------ Extracted information ------
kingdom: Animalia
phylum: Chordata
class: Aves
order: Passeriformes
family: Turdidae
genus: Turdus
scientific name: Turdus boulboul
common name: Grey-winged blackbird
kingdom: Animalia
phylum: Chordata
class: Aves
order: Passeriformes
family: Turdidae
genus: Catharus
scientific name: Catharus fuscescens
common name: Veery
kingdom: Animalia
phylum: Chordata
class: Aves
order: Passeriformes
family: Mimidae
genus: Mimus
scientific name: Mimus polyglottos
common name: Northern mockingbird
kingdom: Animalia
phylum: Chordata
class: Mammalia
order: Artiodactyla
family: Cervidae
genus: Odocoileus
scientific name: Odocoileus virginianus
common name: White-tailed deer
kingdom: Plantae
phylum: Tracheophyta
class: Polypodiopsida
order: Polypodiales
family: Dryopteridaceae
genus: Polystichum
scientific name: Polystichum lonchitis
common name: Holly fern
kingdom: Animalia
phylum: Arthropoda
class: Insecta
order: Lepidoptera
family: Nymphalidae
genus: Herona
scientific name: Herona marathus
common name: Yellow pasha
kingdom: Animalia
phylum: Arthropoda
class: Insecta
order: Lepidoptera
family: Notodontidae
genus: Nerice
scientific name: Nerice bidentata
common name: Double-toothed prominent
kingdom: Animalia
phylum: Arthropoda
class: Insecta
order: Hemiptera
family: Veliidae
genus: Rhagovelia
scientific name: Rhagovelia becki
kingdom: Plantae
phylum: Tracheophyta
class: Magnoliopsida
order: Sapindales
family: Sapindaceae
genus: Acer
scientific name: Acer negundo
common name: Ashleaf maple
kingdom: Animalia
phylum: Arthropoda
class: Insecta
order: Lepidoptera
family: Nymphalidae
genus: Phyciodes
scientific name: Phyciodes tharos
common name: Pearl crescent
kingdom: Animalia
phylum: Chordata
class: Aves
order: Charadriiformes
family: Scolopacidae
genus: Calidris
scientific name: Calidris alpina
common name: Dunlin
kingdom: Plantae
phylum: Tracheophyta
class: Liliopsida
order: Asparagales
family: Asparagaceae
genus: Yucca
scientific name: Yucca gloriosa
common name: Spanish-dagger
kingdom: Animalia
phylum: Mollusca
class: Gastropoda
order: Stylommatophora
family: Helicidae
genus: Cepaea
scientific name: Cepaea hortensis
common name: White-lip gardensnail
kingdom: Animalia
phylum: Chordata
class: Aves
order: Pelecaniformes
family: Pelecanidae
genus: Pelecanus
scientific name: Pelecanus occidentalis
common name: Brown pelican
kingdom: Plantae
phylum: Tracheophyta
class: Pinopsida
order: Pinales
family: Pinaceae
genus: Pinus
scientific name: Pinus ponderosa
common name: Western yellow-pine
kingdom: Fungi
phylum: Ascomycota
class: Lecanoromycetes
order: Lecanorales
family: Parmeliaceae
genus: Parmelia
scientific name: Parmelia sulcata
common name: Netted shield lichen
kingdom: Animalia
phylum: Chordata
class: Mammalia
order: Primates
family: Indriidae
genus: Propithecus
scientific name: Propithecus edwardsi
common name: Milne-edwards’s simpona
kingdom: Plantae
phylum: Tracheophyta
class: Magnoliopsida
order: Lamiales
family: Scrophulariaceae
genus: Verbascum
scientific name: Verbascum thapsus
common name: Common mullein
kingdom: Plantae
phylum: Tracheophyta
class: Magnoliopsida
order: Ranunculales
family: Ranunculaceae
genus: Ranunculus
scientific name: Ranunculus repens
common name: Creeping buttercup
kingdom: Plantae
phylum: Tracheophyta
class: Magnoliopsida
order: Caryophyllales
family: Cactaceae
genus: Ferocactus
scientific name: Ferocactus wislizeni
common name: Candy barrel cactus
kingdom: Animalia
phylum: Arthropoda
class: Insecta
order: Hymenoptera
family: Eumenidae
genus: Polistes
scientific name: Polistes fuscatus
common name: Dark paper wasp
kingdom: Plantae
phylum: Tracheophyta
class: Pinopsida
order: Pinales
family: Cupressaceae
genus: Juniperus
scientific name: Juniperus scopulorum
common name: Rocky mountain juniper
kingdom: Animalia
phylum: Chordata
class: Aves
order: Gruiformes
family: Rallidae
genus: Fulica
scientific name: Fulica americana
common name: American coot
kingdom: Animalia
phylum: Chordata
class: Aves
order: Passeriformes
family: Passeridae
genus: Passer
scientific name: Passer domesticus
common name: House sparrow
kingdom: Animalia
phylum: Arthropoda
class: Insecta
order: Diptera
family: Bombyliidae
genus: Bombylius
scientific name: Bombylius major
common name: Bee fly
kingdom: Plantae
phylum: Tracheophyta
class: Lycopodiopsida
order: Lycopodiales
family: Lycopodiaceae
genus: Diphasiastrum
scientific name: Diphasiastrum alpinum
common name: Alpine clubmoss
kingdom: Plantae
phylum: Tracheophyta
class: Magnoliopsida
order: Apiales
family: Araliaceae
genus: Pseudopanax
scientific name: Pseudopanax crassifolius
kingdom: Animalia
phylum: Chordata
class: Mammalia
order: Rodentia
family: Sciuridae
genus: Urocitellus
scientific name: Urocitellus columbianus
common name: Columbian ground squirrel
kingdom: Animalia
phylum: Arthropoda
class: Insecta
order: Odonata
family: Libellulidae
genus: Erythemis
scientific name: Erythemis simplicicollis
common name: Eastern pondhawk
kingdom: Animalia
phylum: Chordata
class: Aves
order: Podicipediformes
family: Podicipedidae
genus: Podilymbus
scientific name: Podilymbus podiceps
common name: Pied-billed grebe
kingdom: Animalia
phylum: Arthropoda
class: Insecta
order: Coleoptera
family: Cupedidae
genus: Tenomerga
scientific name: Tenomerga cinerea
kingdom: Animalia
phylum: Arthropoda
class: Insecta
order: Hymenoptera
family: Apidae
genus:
------
Copy out, word for word, the stretch of the entries above from the very first line through the line that contains "scientific name: Mimus polyglottos", including both of those lines.

◆ **Completed exercise**:
kingdom: Animalia
phylum: Chordata
class: Aves
order: Passeriformes
family: Turdidae
genus: Turdus
scientific name: Turdus boulboul
common name: Grey-winged blackbird
kingdom: Animalia
phylum: Chordata
class: Aves
order: Passeriformes
family: Turdidae
genus: Catharus
scientific name: Catharus fuscescens
common name: Veery
kingdom: Animalia
phylum: Chordata
class: Aves
order: Passeriformes
family: Mimidae
genus: Mimus
scientific name: Mimus polyglottos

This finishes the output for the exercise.